Hence, there is no true Life – that is life eternal – without suffering, which must be faced square-on. Overwhelming and irrational fear, a result of an inordinate ‘love of this life’, against which Saint Paul warns, is at the root of our current malaise. And ‘love of this life’ in practice means love of one’s own life, to eke out another day, keeping ‘safe’, regardless of what that means for others, even if it means giving up every one of our freedoms, crushing the future of our young people, trauma and mayhem for society, as we slide into the hellish abyss of Marxist socialism. They’re not even coy about it anymore, as BLM and other nefarious groups gleefully sing its praises, along with the paradoxical need for revolution and violence; and all the while the government repeats in endless hushed, insistent, tones to ‘stay safe, stay safe, stay safe…’.
Quite the toxic stew, and one wonders where it’s all headed. Those resisting these draconian, disproportionate measures are not selfish and self-absorbed, and I’m rather tired of being accused of such by those who want us all to cuddle into the soft arms of the government taking over and controlling every aspect of our lives. Like a boa constrictor, this might seem innocuous at first, and not all that bad, even sort of comforting in a way, but will soon crush us, first in spirit, and, soon, in body.

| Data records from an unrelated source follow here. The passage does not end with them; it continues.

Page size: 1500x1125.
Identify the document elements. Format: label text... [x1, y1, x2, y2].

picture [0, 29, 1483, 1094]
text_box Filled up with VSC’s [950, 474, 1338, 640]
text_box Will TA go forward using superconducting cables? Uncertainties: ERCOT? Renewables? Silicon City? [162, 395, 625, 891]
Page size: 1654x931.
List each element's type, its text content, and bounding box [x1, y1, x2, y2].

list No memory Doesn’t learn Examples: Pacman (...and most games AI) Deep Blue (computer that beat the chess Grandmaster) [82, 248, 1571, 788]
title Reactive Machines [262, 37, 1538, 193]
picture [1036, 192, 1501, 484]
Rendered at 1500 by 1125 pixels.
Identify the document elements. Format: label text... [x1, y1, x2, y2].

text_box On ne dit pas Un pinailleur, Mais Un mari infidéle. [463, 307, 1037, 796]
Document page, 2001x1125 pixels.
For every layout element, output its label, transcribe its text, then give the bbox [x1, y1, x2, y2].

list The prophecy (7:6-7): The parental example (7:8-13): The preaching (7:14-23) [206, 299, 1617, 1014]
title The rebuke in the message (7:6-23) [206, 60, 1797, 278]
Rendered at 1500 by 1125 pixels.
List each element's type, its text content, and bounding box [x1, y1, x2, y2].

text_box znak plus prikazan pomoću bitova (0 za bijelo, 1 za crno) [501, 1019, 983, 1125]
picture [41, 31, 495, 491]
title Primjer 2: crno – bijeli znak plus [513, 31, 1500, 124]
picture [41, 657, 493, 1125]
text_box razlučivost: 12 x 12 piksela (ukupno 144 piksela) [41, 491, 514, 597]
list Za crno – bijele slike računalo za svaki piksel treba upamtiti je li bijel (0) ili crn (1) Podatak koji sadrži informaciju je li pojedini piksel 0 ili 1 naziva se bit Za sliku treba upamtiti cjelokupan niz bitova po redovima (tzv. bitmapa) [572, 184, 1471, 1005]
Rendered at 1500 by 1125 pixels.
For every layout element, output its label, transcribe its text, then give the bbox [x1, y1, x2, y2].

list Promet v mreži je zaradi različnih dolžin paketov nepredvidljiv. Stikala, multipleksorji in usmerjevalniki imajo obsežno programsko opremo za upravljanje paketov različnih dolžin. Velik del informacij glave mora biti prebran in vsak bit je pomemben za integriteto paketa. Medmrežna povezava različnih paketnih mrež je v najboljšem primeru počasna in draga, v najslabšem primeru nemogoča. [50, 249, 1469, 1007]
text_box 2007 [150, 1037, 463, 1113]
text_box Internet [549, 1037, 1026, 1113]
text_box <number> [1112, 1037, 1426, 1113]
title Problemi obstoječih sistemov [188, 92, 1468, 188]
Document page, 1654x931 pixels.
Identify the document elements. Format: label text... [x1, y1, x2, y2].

Christ, through His Church, has the answer, which is to live each day on the brink of eternity, to see this life as a preparation for death, in freedom and courage, whether we be given length of days, or a brief time herein. A society that has lost that perspective, trapped within the confines of this temporal existence, is doomed to a perpetual living death of fear and despair.
Courage and hope, mes frères et souers, in the truth, which sets us free.